One of many RetailWire discussions about new strategic initiatives at Walgreens. This time, it centers on their plan to enter the health insurance market, whether as a “clearinghouse” or as a provider. Here’s my opinion:

I have mixed feelings about this, assuming Walgreens wants to provide a “portal” for consumers to shop from providers like Aetna and Humana rather than underwriting policies itself. On the one hand, this move would strengthen Walgreens’s reach into all things health-care related (along with its acquisition of drugstore.com earlier this year).
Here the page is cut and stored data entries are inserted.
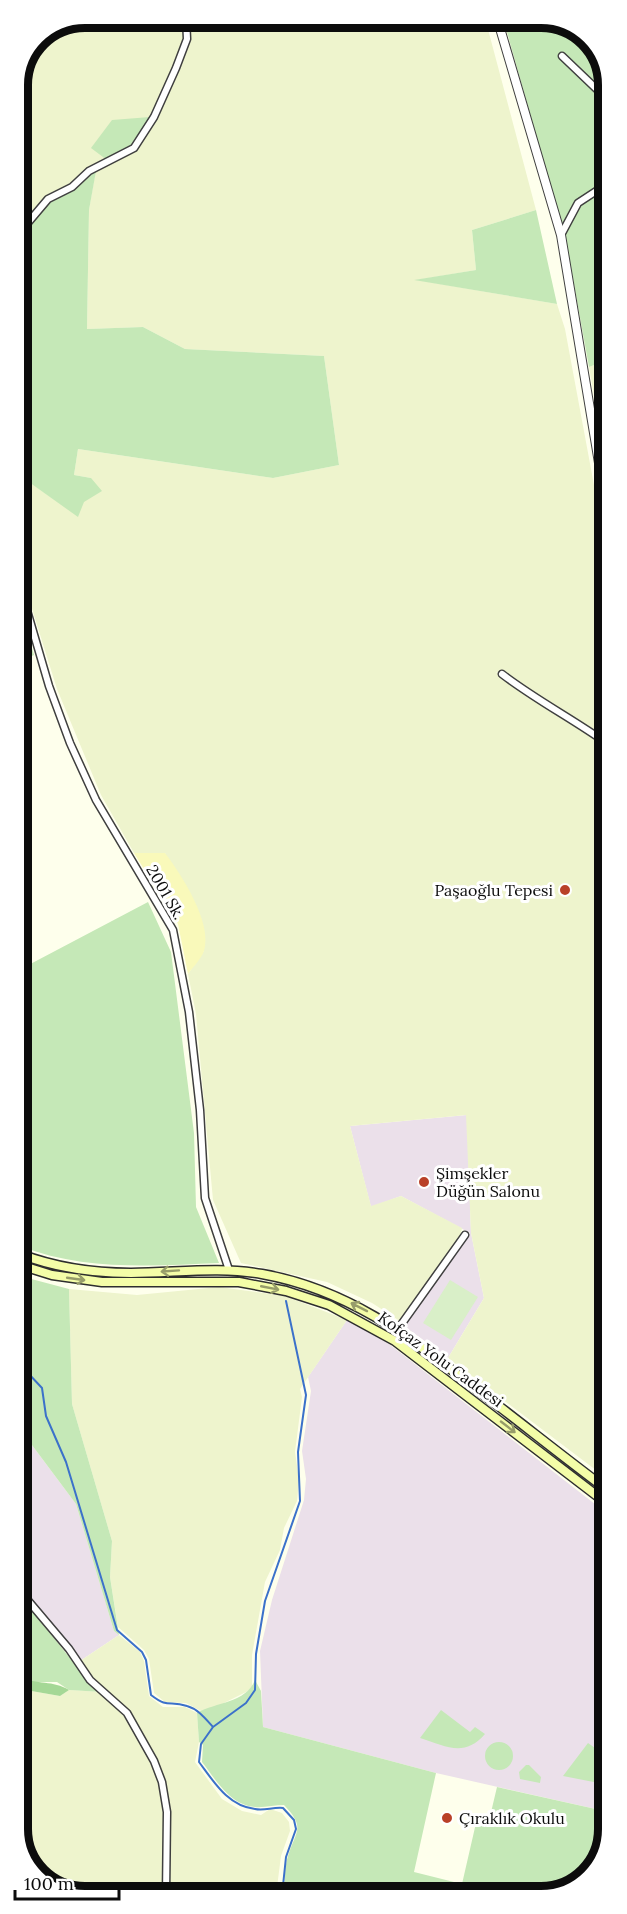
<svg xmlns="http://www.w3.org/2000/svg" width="627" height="1914" font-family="Lora,serif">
	<rect width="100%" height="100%" fill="#feffec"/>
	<path fill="#ebe0ea" d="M467 1115 471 1233 484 1298 448 1358 404 1326 470 1233 401 1196 371 1207 350 1126Z
		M347 1320 389 1344 609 1515V1812L436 1773 263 1727 260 1651 272 1600 304 1500 306 1479 302 1451 311 1391 308 1377Z
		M20 1429 76 1504 114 1631 119 1635 80 1661 20 1587Z"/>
	<path fill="#eef4cd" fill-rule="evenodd" d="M86 18H485L536 210 472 230 476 270 417 280 557 304 565 329 607 555 608 742 501 672H496L549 711 570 720 608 746 609 1480 448 1358 484 1298 471 1233 466 1115 350 1126 371 1206 401 1196 462 1228 460 1237 400 1321 372 1303 327 1282 241 1263 213 1200 196 1014 188 974 204 951 165 853H134L101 795 57 689 19 567V475L78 516 91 478 74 475 78 449 273 478 339 465 324 356 185 349 143 327 87 329 89 210 96 169 48 199 29 217 23 193 26 225 18 304V81L38 38ZM154 118 134 148 107 160 112 121Z
		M607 360V467L589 367Z
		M219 1287 285 1296 347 1320 300 1389 302 1397 295 1452 299 1480 297 1501 284 1528 280 1550 265 1582 252 1655V1689L218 1706 201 1711 186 1703 165 1702 154 1693 149 1659 144 1650 118 1627 110 1577 112 1541 72 1404 69 1289 137 1295Z
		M119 1635 140 1652 144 1661 149 1696 163 1707H185L197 1713 199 1742 195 1762 222 1799 242 1811 261 1815 270 1809 282 1813 289 1822 290 1831 281 1856 276 1895H169L170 1813 157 1759 128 1710 92 1678 80 1661Z
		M20 1689 60 1696 69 1690 102 1692 126 1714 152 1762 159 1783 164 1813 163 1895 81 1896 41 1879 20 1846Z"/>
	<path fill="#c5e8b7" d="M503 18H535L554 22 586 35 607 68V181L577 200 562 227Z
		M150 117 131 145 107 160 91 148 112 120Z
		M96 171 89 210 87 329 143 327 185 349 324 356 339 465 273 478 78 449 74 475 91 478 102 491 84 502 78 517 19 475 18 317 24 294V256L28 226 49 201 73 190Z
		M602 190 607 255V360L589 367 565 235 581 205Z
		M536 210 557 304 414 280 476 270 472 230Z
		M19 604 34 655 19 662Z
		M148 902 171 952 194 1133 196 1207 219 1263C152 1266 84 1271 20 1246L19 970Z
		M20 1276 69 1289 72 1404 112 1541 110 1577 119 1635 114 1631 76 1504 20 1429Z
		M20 1595 88 1681 102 1692 69 1690 57 1682H32L20 1677Z
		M255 1680 261 1691 263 1727 436 1773 414 1872 462 1884 476 1823 488 1825 497 1787 609 1812V1829L595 1870 559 1894 284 1895C285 1883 284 1868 288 1856 296 1830 306 1828 284 1805 274 1805 264 1808 255 1807 230 1805 216 1780 202 1762L203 1745 199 1742 197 1713C216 1702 246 1703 255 1680Z
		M441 1710 470 1732 475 1727 485 1734C464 1758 446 1746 420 1738Z
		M485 1756a14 14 0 1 1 28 0a14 14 0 1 1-28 0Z
		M588 1743 609 1758V1785L563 1776Z
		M526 1765H529L541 1777 540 1783 520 1779 519 1772Z"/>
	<path fill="#a5d896" d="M20 1677C37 1685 53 1680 69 1690L60 1696 20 1689Z"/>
	<path fill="#f9f9ba" d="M134 853H165C181 874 213 923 204 951 201 959 193 967 188 974L178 924Z"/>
	<path fill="#d9efc8" d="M450 1280 478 1297 451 1340 423 1323Z"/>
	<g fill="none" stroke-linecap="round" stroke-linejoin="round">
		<path stroke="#3b71ca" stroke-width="2" d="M20 1357 27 1372 42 1388 46 1416 66 1462 117 1630 142 1652 146 1660 151 1695C169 1709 169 1700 187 1706 198 1709 205 1718 213 1727L201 1744 199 1762C214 1782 228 1806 255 1809 264 1811 273 1807 283 1808L294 1820 296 1829 286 1857 282 1895
			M213 1727 246 1703 255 1690 256 1654 265 1601 300 1501 298 1452 306 1395 286 1301"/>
		<defs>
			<path id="minor" d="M562 56 607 99
				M18 146 20 186 26 219 18 304
				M26 225 48 199 72 187 89 171 134 148 154 117 176 68 187 39 186 18
				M561 235 578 203 607 184
				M19 583 49 686 70 743 96 800 173 930 189 1012 200 1110 205 1198 229 1270
				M502 674C536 700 573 719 608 744
				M398 1329 465 1235
				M20 1591 69 1649 90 1680 127 1713 154 1761 162 1782 167 1812 166 1895"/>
			<path id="tertiary" d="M497 18 561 235 607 511"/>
			<path id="secondary" d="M20 1254C54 1267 94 1273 131 1273 175 1273 218 1266 262 1274 352 1290 413 1340 483 1394 525 1426 566 1459 609 1491
				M20 1265 52 1275 102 1282H239L286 1291 329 1305 395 1341 609 1505"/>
		</defs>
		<use href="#minor" stroke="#3f3f3f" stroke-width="9"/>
		<use href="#tertiary" stroke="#3f3f3f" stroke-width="10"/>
		<use href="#secondary" stroke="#2e2e2e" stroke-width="11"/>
		<use href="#minor" stroke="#fff" stroke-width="6"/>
		<use href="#tertiary" stroke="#fff" stroke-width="8"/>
		<use href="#secondary" stroke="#f4fda8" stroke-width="8"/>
	</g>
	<defs><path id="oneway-shaft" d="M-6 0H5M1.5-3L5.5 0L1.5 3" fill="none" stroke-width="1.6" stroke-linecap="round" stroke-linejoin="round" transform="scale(1.5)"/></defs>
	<g stroke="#979d6a">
		<use href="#oneway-shaft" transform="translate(170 1271) rotate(176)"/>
		<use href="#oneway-shaft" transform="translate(76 1279) rotate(8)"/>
		<use href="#oneway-shaft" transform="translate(270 1288) rotate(11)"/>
		<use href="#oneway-shaft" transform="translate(359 1307) rotate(-153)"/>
		<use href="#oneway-shaft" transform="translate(508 1427) rotate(38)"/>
	</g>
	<g fill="#b94128" stroke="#fff" stroke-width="2">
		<circle cx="565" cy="890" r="6"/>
		<circle cx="424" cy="1182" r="6"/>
		<circle cx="447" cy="1818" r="6"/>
	</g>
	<g text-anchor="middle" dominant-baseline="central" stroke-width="6" stroke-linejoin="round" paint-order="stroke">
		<g font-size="16" fill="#0c0c0c" stroke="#fff" text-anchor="start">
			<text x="553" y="890" text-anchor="end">Paşaoğlu Tepesi</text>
			<text x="436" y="1173">Şimşekler<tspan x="436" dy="18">Düğün Salonu</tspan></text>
			<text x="459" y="1818">Çıraklık Okulu</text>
		</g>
		<g font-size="16" fill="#0c0c0c" stroke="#fff">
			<text transform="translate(166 892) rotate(60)">2001 Sk.</text>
			<text transform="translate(441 1359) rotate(36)">Kofçaz Yolu Caddesi</text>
		</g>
	</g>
	<path d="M0 0H627V1914H0ZM85 28H541A57 57 0 0 1 598 85V1829A57 57 0 0 1 541 1886H85A57 57 0 0 1 28 1829V85A57 57 0 0 1 85 28Z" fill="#fff" fill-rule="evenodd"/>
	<path fill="none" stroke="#0c0c0c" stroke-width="8" d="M85 28H541A57 57 0 0 1 598 85V1829A57 57 0 0 1 541 1886H85A57 57 0 0 1 28 1829V85A57 57 0 0 1 85 28Z"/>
	<path d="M15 1890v9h104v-9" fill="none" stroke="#0c0c0c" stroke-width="3"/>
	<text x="24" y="1890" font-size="18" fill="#0c0c0c" stroke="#ffffff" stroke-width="4.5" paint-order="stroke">100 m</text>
</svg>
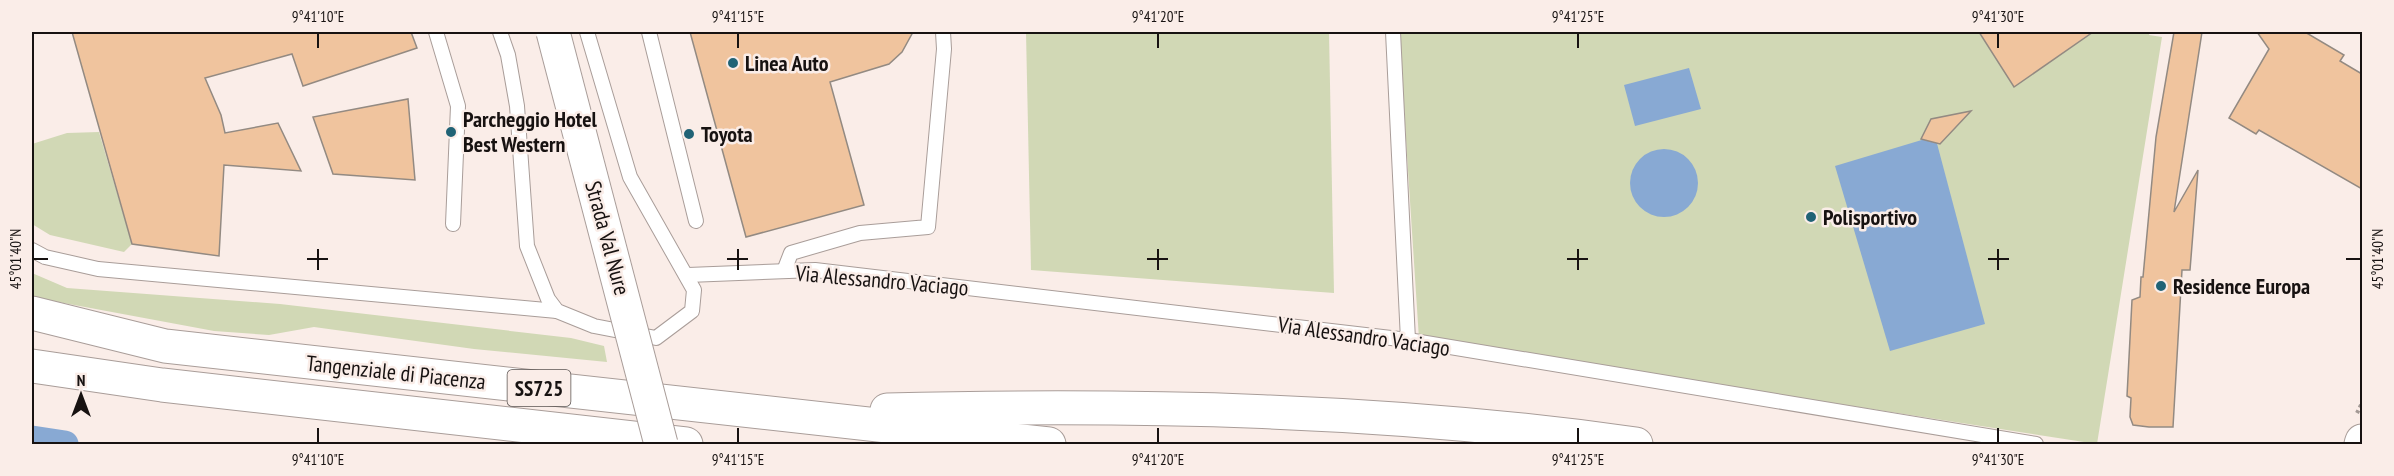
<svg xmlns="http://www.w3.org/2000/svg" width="2394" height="476" font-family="'PT Sans Narrow',sans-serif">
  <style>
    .green { fill: #d1d8b5 }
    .water { fill: #88a9d3 }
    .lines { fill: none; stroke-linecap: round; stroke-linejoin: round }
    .canal { stroke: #88a9d3; stroke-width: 27 }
    .building { fill: #f0c49e; stroke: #938a82; stroke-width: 1.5 }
    .service-casing { stroke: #a99d99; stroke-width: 16 }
    .secondary-casing { stroke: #a99d99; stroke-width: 35 }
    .trunk-casing { stroke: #a99d99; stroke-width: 35 }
    .path { stroke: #a39995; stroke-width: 4; stroke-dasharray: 3 3; stroke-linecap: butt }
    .service { stroke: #fff; stroke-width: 14 }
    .secondary { stroke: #fff; stroke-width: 33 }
    .trunk { stroke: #fff; stroke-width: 33 }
    .secondary-bridge-casing { stroke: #a99d99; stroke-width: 35; stroke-linecap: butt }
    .secondary-bridge { stroke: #fff; stroke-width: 33 }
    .ticks { fill: none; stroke: #171211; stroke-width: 2 }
    .poi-dot { fill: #206376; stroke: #faede8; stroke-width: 2 }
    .labels { text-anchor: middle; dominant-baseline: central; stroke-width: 5; stroke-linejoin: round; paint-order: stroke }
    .shield { fill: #faede8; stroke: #5b5452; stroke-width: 1.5 }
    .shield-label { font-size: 21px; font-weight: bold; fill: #171211 }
    .poi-label { font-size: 22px; font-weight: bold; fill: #171211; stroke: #faede8; text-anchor: start }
    .street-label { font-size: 22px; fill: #171211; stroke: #faede8 }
    .neatline { fill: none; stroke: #171211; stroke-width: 2 }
    .ticks-label { font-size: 15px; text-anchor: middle; fill: #171211 }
  </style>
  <rect width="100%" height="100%" fill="#faede8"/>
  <g class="green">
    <path d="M 1026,32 L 1329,32 L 1334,293 L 1031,270 Z"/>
    <path d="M 1399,32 L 2150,32 L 2149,35 L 2162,37 L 2097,444 L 1419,339 Z"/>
    <path d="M 99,132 L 132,244 L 124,252 L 50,235 L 32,224 L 32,144 L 67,133 Z"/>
    <path d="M 32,273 L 67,288 L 280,304 L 571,338 L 604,346 L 607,362 L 474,349 L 314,327 L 269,335 L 214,331 L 42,299 L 32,295 Z"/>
  </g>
  <g class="water">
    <path d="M 1689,68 L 1701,109 L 1635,126 L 1624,85 Z"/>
    <path d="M 1935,136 L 1985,324 L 1890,351 L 1835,166 Z"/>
    <circle cx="1664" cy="183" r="34"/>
  </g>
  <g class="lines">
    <path class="canal" d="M 32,439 L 65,444"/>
  </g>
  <g class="building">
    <path d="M 72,32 L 411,32 L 417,48 L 303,86 L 292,54 L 205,78 L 221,115 L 225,133 L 278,123 L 301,171 L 224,165 L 219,256 L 132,244 Z"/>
    <path d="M 690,32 L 913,32 L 902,52 L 889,64 L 830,82 L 864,205 L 746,237 Z"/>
    <path d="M 1979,32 L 2093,32 L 2014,87 Z"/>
    <path d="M 2174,32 L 2202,32 L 2174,212 L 2198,170 L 2190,270 L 2182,270 L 2173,427 L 2149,427 L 2133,425 L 2130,417 L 2131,398 L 2127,396 L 2132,300 L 2140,297 L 2141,277 L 2143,277 L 2156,137 Z"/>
    <path d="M 2257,32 L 2305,32 L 2344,55 L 2340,61 L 2362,74 L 2362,189 L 2259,130 L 2256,134 L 2229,118 L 2269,49 Z"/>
    <path d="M 408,99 L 415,180 L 333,174 L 313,117 Z"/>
    <path d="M 1971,111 L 1940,144 L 1921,139 L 1931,119 Z"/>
  </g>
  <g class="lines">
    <defs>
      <g id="service">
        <path d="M 436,32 L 458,106 L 453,224"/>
        <path d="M 500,32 L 508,55 L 517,106 L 527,246 L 548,299 L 557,311 L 594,326 L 656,338 L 692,311 L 694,290 L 630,177 L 587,32"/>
        <path d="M 649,32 L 696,221"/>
        <path d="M 1393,32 L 1408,340"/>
        <path d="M 32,250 L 45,257 L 98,269 L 557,311"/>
        <path d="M 784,271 L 791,253 L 860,233 L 928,227 L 944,49 L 943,32"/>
        <path d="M 688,275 L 815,270 L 1408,340 L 2036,444"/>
      </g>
      <path id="secondary" d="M 2361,444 L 2362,441"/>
      <g id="trunk">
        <path d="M 32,313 L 165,346 L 1049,444"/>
        <path d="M 32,366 L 162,385 L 686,444"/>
        <path d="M 887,410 C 1138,404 1388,409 1636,444"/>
      </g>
    </defs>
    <use href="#service" class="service-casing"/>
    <use href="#secondary" class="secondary-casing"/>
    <use href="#trunk" class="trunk-casing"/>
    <path class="path" d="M 2357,413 L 2362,403"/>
    <use href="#service" class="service"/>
    <use href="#secondary" class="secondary"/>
    <use href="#trunk" class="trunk"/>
    <defs>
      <path id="secondary-bridge" d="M 553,32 L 661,444"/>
    </defs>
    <use href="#secondary-bridge" class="secondary-bridge-casing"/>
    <use href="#secondary-bridge" class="secondary-bridge"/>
  </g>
  <path class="ticks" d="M 318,33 L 318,48M 738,33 L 738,48M 1158,33 L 1158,48M 1578,33 L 1578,48M 1998,33 L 1998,48M 318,249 L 318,270M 738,249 L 738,270M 1158,249 L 1158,270M 1578,249 L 1578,270M 1998,249 L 1998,270M 33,259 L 48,259M 307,259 L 328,259M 727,259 L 748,259M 1147,259 L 1168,259M 1567,259 L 1588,259M 1988,259 L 2009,259M 2346,259 L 2361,259M 318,428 L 318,443M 738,428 L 738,443M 1158,428 L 1158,443M 1578,428 L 1578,443M 1998,428 L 1998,443"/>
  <g class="poi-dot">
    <circle cx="733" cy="63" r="6"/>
    <circle cx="451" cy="132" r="6"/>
    <circle cx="689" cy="134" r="6"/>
    <circle cx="1811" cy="217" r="6"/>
    <circle cx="2161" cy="286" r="6"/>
  </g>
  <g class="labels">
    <rect class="shield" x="507.5" y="370" width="63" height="36" rx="4.5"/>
    <g class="shield-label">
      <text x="539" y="388">SS725</text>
    </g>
    <g class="poi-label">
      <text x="745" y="63">Linea Auto</text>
      <text x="463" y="119">Parcheggio Hotel<tspan x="463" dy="25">Best Western</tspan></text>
      <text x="701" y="134">Toyota</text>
      <text x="1823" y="217">Polisportivo</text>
      <text x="2173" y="286">Residence Europa</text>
    </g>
    <g class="street-label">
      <text transform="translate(608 238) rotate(75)">Strada Val Nure</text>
      <text transform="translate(882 280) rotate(5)">Via Alessandro Vaciago</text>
      <text transform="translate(1364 336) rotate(8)">Via Alessandro Vaciago</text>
      <text transform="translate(396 372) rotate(6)">Tangenziale di Piacenza</text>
    </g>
  </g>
  <rect width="2394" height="476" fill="none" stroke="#faede8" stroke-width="66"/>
  <g transform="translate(81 395)" stroke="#faede8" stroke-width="4.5" paint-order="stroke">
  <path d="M0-4.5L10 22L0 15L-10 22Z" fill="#171211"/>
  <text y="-9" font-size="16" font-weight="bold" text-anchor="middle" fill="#171211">N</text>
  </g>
  <rect x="33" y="33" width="2328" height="410" class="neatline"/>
  <g class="ticks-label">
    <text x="318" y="22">9°41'10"E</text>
    <text x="738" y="22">9°41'15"E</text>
    <text x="1158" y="22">9°41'20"E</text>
    <text x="1578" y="22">9°41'25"E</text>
    <text x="1998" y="22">9°41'30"E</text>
    <text transform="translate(16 259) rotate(-90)" y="5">45°01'40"N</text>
    <text transform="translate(2378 259) rotate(-90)" y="5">45°01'40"N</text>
    <text x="318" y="465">9°41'10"E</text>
    <text x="738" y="465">9°41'15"E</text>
    <text x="1158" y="465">9°41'20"E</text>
    <text x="1578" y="465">9°41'25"E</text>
    <text x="1998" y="465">9°41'30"E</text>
  </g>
</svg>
On the other hand, Walgreens still has a lot of work to do in order to bring greater health-related focus to its brick-and-mortar stores. (Not to mention, making the sorts of physical upgrades you can see at remodeled Duane Reade locations in Manhattan.) Will insurance be a distraction or a reinforcement of the mission?

 

Change comes to Apple (part 1)

Before the more recent (and sad) announcement about Steve Jobs stepping down as Apple CEO, RetailWire panelists weighed in on succession planning at the retail division. In particular, is the company smart to hire a non-retailer to replace Ron Johnson? Here’s my point of view:

Apple may feel that its business is at a global “tipping point” requiring an executive with international expertise. However, I’m surprised that the search isn’t starting inside the company. It’s vital that somebody running the retail operations “gets” the Apple culture of innovation and works as hard as Ron Johnson did to make the stores a branding tool for the company, not just a place to sell goods. If Apple doesn’t have somebody in position to advance, shame on them especially after years of speculation about Mr. Johnson taking another job in retail.